Is the speed of light changing?
(August 2002)


A 'Brief Communication' in the August issue of Nature caused a certain amount of excitement in the Australian media this month, when journalists thought it meant that three Australian scientists, Paul Davies, Tamara Davis and Charles Lineweaver, were saying that the speed of light was changing. In fact, they were not quite saying that, but they were saying that it was more likely than that the charge on the electron was changing, which was the alternative answer to an interesting piece of research reported last year.

This news led to an Australian press feeding frenzy of claims that Einstein had been proved wrong, that we were seeing a paradigm shift and so on and so forth. Here at websterworld, we just said ''oh yes, that's the story we ran last year, revisited''. To see what we were recalling, though, you will need to read Is the fine structure constant changing? from August 2001.

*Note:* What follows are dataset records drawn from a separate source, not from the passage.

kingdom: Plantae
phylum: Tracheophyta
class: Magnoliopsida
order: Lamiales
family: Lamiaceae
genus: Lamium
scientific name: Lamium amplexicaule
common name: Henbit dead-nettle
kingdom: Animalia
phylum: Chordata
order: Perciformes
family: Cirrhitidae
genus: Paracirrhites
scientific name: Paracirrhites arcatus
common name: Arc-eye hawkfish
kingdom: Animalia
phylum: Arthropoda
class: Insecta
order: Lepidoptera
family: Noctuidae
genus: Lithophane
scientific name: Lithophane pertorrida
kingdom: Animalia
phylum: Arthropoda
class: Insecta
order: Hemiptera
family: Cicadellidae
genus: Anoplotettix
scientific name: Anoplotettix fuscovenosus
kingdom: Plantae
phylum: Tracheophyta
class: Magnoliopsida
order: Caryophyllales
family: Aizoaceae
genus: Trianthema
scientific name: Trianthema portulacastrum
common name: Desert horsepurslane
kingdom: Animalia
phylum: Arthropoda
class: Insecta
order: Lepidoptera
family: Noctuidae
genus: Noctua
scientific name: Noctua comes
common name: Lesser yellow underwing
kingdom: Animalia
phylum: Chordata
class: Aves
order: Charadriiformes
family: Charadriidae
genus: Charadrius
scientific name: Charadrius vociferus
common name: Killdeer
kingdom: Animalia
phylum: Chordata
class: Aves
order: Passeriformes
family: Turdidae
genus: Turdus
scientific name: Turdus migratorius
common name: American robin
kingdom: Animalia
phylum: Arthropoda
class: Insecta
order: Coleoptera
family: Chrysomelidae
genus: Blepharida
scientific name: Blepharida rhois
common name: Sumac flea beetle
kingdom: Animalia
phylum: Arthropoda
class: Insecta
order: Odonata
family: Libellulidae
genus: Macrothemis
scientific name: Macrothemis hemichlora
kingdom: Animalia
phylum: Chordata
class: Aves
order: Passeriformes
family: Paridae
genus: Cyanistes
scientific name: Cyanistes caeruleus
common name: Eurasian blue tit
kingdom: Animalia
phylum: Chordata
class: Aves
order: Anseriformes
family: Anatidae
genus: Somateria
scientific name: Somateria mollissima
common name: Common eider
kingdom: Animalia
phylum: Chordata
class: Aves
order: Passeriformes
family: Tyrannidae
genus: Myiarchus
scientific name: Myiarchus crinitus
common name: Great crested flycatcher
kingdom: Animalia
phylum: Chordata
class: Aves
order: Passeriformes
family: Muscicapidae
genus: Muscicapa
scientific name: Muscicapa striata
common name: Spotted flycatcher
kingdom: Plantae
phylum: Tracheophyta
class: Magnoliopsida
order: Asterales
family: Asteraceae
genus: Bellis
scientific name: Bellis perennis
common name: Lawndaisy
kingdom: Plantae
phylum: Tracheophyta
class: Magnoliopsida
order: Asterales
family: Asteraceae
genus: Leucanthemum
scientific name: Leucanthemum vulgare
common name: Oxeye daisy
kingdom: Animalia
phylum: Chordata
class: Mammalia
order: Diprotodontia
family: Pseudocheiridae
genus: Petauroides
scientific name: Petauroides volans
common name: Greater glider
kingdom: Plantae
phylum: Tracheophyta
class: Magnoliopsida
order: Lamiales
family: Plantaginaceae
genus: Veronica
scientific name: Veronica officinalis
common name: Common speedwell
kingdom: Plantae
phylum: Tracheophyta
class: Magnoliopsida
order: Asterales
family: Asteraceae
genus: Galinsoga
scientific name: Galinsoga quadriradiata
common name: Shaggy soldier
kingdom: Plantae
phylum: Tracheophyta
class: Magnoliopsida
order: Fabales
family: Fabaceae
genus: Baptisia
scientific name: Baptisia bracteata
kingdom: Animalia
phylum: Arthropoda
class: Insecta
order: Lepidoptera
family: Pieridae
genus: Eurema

Far from being the start of a paradigm shift (if it is one, that actually began a year earlier), the new paper looks at the fine structure constant, which is a combination of three variables, and suggests that one of the three variables, the charge on the electron, could not have changed. By implication, they suggest that this means one of the other variables, the speed of light, must have changed.

At first sight, this seems to make little sense, given that there is a third variable, Planck's constant, which might also have changed, but physicists say that it is easier to fit current models if Planck's constant is ignored and assumed to be constant, while the charge on the electron and the speed of light are examined as the prime suspects. At that point, we called Charles Lineweaver (one of the present authors) and ]ohn Webb (one of the 2001 authors) and quizzed them more closely, and talked to a couple of other physicists as well.

For starters, every known cosmological model argues that as you get closer to the Big Bang, coupling constants change, because if they did not, symmetry would not have been maintained. Now we know very well that c, the speed of light, is only constant for a vacuum, and that light passing through air, water, glass or a diamond, travels more slowly. What happens, say the physicists, if the properties of the vacuum changeover time as well? If we change the dielectric constant of a vacuum, then the vacuum becomes an 'ether' that controls the speed of light.

The key issue is that nobody is too surprised to hear about changes close to the Big Bang, but the work described in 2001 is looking at times long after that, in the past billion to 10 billion years, when everything should have settled down. Perhaps the vacuum is changing slowly, and if it is, that makes last year's work very exciting, because it is the first evidence of that, but nobody would be entirely bemused by it. On the other hand, a change in Planck's constant is just, well, intuitively wrong, they seem to be saying.

Now the first thing to note here is that e, the charge on the electron, is a totally different thing from the c we meet in the one scientific equation that everybody knows e=mc2. That e represents the energy obtained when a mass is converted to energy. When a heavy nucleus splits, the products are always found to have a little less mass than what you began with, and the loss of mass is accompanied by energy - and the amount can be calculated by applying e=mc2.

Every electron, and every proton, has the same unit charge, and in our time, but what would be the consequence of that value changing? Basically, the second law of thermodynamics would be broken, violated, and necessarily thrown out.

Scientific laws are there to be found wrong, but every single bit of science we have comes down to that single law, one way or another. It is more than a law in the ordinary sense, it is a fundamental rule, the very foundation of science, and the suggestion that it might be violated is just not acceptable. If the second law of thermodynamics were truly violated on a large scale (or worse, on a cosmic scale), none of science would make any sense. The whole universe runs in accordance with the Second law, and could not exist without it.

In that environment, it is understandable that the authors favour the simpler model, one where the speed of light may have been changing. That makes sense in terms of what we know, it is plausible - and there seems to be just a hint there that the physicists find the idea exciting, because it could lead in interesting directions, and even scientists are human.

What we have now isa set of observations, several competing explanations, and an awareness that one of the explanations, a change in the value of e, seems to be unlikely, given what it would lead to. So it is possible that the speed of light is changing, it is plausible that the speed of light is changing, it is not yet entirely probable that the speed of light is changing, ever so slowly, across time. One thing is certain: the non-scientists who believe they can prove evolution did not happen by postulating a change in the speed of light can forget this one - the change and the rate of change is far too small to save their nebulous notions. There is no chance of a 6000-year-old Earth here, but we can confidently predict that this will not stop them trying.